In comparison to many other foods, yes, meat can be difficult to digest. Meat is protein-dense animal muscle, and, in comparison to many other foods, for optimal digestion it requires better chewing, more acid secretion by the stomach's parietal cells, and more active enzyme secretion by the pancreas. None of these factors mean that meat consumption should be avoided, however. Low-fat meats can make excellent additions to a meal plan, if eaten in moderation, even though many individuals choose to avoid meat for a variety of different reasons. I should also note here that fat itself can be difficult to digest, and you will be complicating your digestive challenges if you choose to eat meat that is higher in fat.
I'd encourage special attention to chewing in the case of meat, as well as to the cutting of the meat into small, bite-sized pieces. The overnight marinating of meat in an acid-containing marinade (for example, a marinade containing vinegar) can also increase its digestibility. In the hospital, when a person's digestive system is particularly weak, meat is almost always blenderized or pur'ed to make it easier to digest. While few of us would want to go that far in improving meat's digestibility, the idea of special attention to small bites and thorough chewing follows this same basic principle of improved digestibility.

## Data
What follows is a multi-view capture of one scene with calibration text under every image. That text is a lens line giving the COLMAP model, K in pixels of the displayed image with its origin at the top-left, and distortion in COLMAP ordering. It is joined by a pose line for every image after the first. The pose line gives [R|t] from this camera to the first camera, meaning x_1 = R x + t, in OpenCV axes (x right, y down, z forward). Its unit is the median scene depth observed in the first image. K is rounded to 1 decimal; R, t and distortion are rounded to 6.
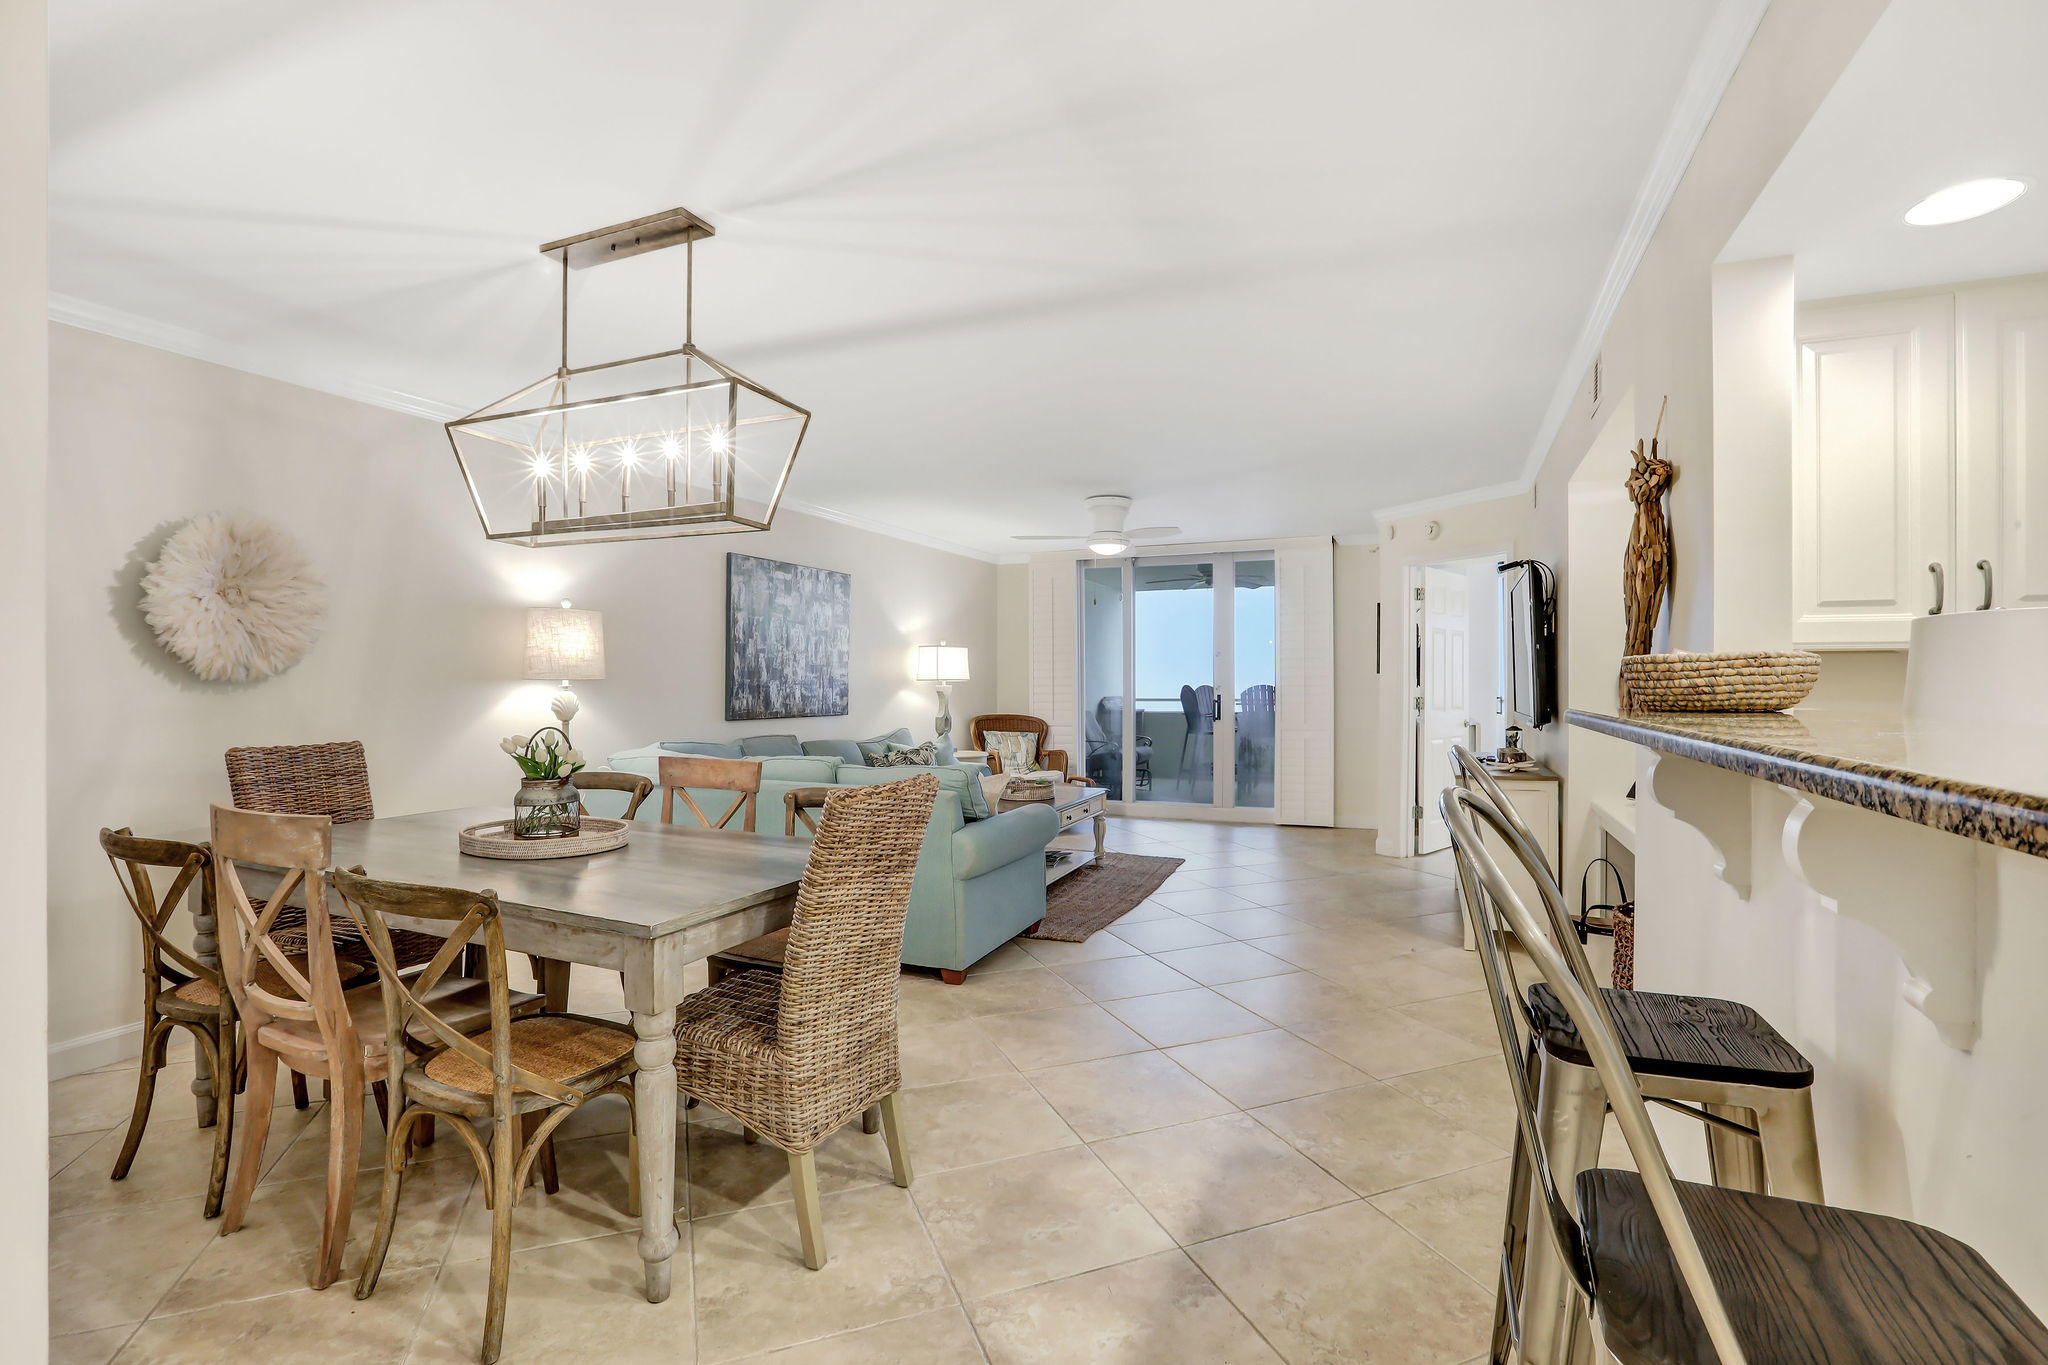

## Activities
1. Return the part of the text on meat digestion that opens with the words containing "In comparison to many other foods, yes, meat" and closes with "higher in fat.".
2. Decide whether each statement agrees with the text on meat digestion, answering yes or no and quoting the deciding words: (a) Marinating meat overnight in a marinade with acid can make it easier to digest. (b) The text concludes that people should avoid eating meat. (c) Fat is described as easy to digest.
The data are separate material, unrelated to the text on meat digestion.

## Results
1.
In comparison to many other foods, yes, meat can be difficult to digest. Meat is protein-dense animal muscle, and, in comparison to many other foods, for optimal digestion it requires better chewing, more acid secretion by the stomach's parietal cells, and more active enzyme secretion by the pancreas. None of these factors mean that meat consumption should be avoided, however. Low-fat meats can make excellent additions to a meal plan, if eaten in moderation, even though many individuals choose to avoid meat for a variety of different reasons. I should also note here that fat itself can be difficult to digest, and you will be complicating your digestive challenges if you choose to eat meat that is higher in fat.

2.
(a) Yes: "The overnight marinating of meat in an acid-containing marinade (for example, a marinade containing vinegar) can also increase its digestibility."
(b) No: "None of these factors mean that meat consumption should be avoided, however."
(c) No: "fat itself can be difficult to digest"